Na mesma linha, publica-se, a 29 de Junho de 2009, a encíclica social Caritas in Veritate, que busca redefinir as relações económicas, produtivas e financeiras segundo o bem comum universal, ancorado na ética da responsabilidade e na justiça social, seguindo-se a solidariedade e a subsidariedade. No texto, o Papa afirma estar a propor uma visão «de que há uma normatividade do amor ao próximo que se orienta pela vontade de Deus e não apenas pelos nossos desejos». À encíclica são dirigidas algumas críticas a partir do ambiente chamado «teo-con» norte-americano, em relação a passagens [do texto] nas quais o Papa fala do mercado (com reflexões sobre «o dano que as transferências de capitais ao estrangeiro com ganância exclusivamente pessoal pode produzir à própria nação», n.40) e da globalização (com a crítica «às reduções das redes de segurança social», n.25). O problema está no facto de que, se em Centessimus Annus [encíclica de João Paulo II] o capitalismo era integrado na visão católica, agora «o novo texto Pontifício mostra-se mais cauto e inclusivamente aventa algumas críticas» [citação que remete para o livro de Paolo Rodari e Andrea Tornielli, Attaco a Ratzinger...]

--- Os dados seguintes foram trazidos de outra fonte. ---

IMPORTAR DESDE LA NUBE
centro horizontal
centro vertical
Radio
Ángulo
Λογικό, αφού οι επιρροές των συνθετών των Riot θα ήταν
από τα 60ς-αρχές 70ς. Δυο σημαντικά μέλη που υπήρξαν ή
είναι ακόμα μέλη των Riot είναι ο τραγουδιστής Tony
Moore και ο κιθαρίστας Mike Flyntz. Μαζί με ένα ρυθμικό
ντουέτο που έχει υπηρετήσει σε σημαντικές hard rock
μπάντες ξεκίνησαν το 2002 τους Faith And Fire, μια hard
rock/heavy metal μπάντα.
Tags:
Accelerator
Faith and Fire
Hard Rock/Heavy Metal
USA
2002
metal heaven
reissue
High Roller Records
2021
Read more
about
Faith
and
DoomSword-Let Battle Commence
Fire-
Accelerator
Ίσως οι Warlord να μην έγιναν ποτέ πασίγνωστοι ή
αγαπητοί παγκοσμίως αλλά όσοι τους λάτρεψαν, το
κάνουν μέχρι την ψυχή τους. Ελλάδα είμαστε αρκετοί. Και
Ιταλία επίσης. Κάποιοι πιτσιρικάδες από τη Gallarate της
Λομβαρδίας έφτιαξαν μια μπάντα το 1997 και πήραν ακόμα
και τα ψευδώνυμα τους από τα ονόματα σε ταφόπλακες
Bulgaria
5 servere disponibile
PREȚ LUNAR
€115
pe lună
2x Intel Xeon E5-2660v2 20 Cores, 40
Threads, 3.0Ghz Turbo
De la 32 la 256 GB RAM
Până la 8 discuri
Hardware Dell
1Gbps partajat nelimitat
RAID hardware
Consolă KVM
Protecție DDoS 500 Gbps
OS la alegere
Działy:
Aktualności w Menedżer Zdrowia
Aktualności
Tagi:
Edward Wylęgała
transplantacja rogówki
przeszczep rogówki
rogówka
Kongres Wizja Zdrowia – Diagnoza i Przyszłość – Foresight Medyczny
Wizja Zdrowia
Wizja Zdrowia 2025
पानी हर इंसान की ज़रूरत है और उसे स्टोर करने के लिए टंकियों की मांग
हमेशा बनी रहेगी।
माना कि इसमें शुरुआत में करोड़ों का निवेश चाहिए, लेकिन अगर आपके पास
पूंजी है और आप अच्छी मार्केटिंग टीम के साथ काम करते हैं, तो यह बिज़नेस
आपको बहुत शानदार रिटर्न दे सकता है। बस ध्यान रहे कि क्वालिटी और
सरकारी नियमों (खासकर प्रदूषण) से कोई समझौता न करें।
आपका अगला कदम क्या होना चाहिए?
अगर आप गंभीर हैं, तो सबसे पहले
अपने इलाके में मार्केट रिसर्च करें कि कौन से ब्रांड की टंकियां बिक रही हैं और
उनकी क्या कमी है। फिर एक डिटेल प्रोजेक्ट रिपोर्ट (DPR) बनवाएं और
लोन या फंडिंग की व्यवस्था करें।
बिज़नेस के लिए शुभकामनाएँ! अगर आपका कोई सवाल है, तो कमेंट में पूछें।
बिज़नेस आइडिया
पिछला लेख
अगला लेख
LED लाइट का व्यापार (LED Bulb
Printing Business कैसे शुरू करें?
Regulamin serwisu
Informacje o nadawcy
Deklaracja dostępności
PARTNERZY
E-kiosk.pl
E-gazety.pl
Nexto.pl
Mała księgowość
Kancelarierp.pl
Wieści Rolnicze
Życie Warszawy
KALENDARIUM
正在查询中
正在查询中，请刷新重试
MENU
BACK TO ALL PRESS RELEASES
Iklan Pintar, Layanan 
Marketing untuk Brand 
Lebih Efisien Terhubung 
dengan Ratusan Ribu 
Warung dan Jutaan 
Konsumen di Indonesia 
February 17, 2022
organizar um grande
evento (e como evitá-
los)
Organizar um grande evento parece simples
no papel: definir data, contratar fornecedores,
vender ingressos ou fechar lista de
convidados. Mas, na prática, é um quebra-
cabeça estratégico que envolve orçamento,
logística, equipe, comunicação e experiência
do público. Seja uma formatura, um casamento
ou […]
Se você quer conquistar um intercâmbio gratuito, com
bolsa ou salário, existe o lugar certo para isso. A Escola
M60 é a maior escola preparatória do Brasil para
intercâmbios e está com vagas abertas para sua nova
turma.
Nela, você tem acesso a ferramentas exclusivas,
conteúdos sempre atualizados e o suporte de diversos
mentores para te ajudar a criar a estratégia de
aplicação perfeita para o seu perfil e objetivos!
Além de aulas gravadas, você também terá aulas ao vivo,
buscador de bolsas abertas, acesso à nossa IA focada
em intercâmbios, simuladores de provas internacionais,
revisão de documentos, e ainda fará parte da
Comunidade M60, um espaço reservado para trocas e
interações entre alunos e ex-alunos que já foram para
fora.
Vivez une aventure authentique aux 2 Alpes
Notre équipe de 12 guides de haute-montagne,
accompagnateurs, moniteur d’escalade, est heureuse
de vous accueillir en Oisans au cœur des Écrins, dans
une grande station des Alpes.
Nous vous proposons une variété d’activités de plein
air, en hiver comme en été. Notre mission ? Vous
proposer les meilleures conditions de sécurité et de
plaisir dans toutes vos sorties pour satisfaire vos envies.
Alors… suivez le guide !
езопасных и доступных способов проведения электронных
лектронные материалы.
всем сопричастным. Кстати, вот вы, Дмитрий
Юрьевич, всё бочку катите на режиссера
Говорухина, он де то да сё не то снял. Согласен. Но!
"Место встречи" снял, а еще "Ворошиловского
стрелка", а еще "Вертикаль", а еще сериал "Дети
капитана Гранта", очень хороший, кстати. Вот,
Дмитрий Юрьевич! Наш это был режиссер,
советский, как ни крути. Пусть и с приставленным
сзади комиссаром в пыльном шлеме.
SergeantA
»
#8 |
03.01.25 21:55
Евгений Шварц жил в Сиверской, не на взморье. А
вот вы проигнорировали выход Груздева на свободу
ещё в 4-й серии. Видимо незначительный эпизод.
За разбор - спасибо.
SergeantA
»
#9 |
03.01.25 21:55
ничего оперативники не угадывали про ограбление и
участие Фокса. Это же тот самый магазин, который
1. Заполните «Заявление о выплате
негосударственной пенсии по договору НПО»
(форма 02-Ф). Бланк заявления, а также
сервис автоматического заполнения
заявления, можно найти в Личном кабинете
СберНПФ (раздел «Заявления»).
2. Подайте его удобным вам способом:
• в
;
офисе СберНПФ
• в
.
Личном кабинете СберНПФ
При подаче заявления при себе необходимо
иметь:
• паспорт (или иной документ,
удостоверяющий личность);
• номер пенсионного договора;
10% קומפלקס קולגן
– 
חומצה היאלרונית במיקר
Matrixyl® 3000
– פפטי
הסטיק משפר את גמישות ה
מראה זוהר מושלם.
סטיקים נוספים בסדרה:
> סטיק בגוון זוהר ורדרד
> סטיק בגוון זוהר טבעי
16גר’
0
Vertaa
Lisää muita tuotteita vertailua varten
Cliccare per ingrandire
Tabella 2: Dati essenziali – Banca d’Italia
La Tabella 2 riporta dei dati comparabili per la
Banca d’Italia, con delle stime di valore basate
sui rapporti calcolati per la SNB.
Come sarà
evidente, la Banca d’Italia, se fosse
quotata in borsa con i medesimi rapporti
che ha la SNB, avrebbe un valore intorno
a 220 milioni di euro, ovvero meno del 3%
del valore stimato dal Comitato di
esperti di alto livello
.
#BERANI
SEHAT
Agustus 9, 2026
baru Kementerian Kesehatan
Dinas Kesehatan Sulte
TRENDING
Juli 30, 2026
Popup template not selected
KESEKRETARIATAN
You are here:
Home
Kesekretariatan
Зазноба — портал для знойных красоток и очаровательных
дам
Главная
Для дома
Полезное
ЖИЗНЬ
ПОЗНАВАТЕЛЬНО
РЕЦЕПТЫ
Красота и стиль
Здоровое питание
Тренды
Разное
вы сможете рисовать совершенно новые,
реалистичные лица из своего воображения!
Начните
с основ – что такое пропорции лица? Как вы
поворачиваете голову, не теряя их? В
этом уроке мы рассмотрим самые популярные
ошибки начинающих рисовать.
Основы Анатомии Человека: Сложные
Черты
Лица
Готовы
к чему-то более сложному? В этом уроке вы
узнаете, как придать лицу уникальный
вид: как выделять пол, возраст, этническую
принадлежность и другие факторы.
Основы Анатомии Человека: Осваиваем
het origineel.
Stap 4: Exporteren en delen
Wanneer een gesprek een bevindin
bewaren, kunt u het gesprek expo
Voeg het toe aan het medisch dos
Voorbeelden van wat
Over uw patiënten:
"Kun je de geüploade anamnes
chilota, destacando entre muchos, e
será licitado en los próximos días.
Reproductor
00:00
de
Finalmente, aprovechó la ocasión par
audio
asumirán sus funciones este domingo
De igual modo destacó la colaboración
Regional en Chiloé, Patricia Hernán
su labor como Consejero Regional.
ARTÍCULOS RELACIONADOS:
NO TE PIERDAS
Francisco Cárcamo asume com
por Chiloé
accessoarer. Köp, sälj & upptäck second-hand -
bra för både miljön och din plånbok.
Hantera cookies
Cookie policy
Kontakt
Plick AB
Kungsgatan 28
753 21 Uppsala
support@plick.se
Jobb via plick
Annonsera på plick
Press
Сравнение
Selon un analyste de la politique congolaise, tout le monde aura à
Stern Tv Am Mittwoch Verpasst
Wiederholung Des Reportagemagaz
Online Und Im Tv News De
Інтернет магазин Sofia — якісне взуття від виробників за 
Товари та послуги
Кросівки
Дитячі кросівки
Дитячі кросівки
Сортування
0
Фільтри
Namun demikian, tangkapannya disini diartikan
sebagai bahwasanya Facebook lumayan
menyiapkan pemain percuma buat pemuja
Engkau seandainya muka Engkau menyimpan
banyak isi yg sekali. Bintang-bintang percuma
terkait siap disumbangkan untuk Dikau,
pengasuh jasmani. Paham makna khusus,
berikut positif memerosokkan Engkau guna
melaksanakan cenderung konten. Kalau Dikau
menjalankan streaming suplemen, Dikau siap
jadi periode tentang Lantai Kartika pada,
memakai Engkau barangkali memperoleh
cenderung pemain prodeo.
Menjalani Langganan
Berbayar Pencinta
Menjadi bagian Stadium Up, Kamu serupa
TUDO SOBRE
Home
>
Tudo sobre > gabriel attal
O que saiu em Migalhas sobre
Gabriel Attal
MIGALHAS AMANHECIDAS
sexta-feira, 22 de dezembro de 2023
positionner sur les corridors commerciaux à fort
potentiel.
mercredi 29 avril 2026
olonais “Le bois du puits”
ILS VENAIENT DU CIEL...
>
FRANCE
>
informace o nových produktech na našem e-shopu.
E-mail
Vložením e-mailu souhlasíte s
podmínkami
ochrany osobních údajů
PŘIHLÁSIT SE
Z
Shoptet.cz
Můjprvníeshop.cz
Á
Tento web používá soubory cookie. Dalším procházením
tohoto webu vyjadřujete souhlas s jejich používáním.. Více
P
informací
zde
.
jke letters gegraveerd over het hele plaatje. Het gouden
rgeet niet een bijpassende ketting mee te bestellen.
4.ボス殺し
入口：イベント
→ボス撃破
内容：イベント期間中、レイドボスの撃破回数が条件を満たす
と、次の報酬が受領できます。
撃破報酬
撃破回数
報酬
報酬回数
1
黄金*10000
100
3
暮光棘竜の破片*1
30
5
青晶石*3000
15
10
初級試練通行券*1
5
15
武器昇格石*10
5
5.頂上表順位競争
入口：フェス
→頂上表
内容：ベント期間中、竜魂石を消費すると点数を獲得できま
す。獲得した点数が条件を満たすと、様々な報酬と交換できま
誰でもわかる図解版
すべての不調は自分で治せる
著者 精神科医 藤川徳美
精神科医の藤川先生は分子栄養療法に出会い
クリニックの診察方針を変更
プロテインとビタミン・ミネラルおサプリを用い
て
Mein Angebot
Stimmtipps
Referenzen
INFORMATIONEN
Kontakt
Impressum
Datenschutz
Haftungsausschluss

Algumas críticas à proposta da encíclica (particularmente a segunda parte) vêem também da «esquerda» (Paolo Prodi). Mas, de facto, as adesões [à encíclica] são muito mais transversais e de amplo leque.
Nesta apresentação do rosto belo da Igreja entra o projecto pessoal do Papa de apresentar o único rosto da Igreja, que é o de Cristo, e por isso escreverá e publicará três volumes sobre Jesus de Nazaré. O desafio para a Igreja, hoje, é fazer redescobrir Deus e por isso também a nível pessoal [o Papa] se sente implicado, e assim se dedica ao melhor que sabe fazer: escreve, escreve como Papa e Professor. (...) Sobre isto, sente uma responsabilidade pessoal, como confessará a Peter Seewald: o Papa é «o responsável pela manutenção da fé que mantém os homens unidos, [para] que siga viva e permaneça intacta na sua identidade». A grande tarefa do Papa, como da Igreja, é «colocar novamente Deus em primeiro lugar». Para o Pontífice, os crentes necessitam de «ilhas, em certo sentido, nas quais a fé em Deus e a simplicidade interior do cristianismo estejam vivas e irradiem; oásis, arcas de Noé nas quais o homem possa refugiar-se sempre de novo». (...) E o Pontificado de Ratzinger conjugará o tema da fé numa visão harmonizada com a razão; a relação entre as duas converte-se, em tantos e numerosos textos, na preocupação fundamental do pontificado.
Roberto Regoli, El Pontificado de Bento XVI. Mas allá de la crisis de la Iglesia, Encuentro, 2018, pp.105-106 e 112-114.
P.S.: neste livro, escreve-se também que os quadros da Cúria e adjacências, até João Paulo II, advinham, quase sempre, de diferentes regiões de Itália (eram "quadros regionais"); com a eleição do Papa polaco, passaram a emergir quadros que se alinhavam pela nacionalidade do novo Pontífice ("quadros nacionais"); por sua vez, com Bento XVI, a recomposição da Cúria, dos Dicastérios teve por base uma rede de ex-alunos, colaboradores e amigos de Ratzinger (p.62).
Talvez alguns não tenham notado, mais Bento XVI foi o primeiro Papa a pedir (aos fiéis) que rezassem por ele, após a sua eleição (p.53).
O livro confirma uma auto-crítica que Bento XVI realizou no último livro de entrevistas com P.Seewald: "se Bento XVI segue minuciosamente os dossiers, tem mais dificuldades para seguir as pessoas" (p.73). Não gostava de ser o centro das atenções (p.116).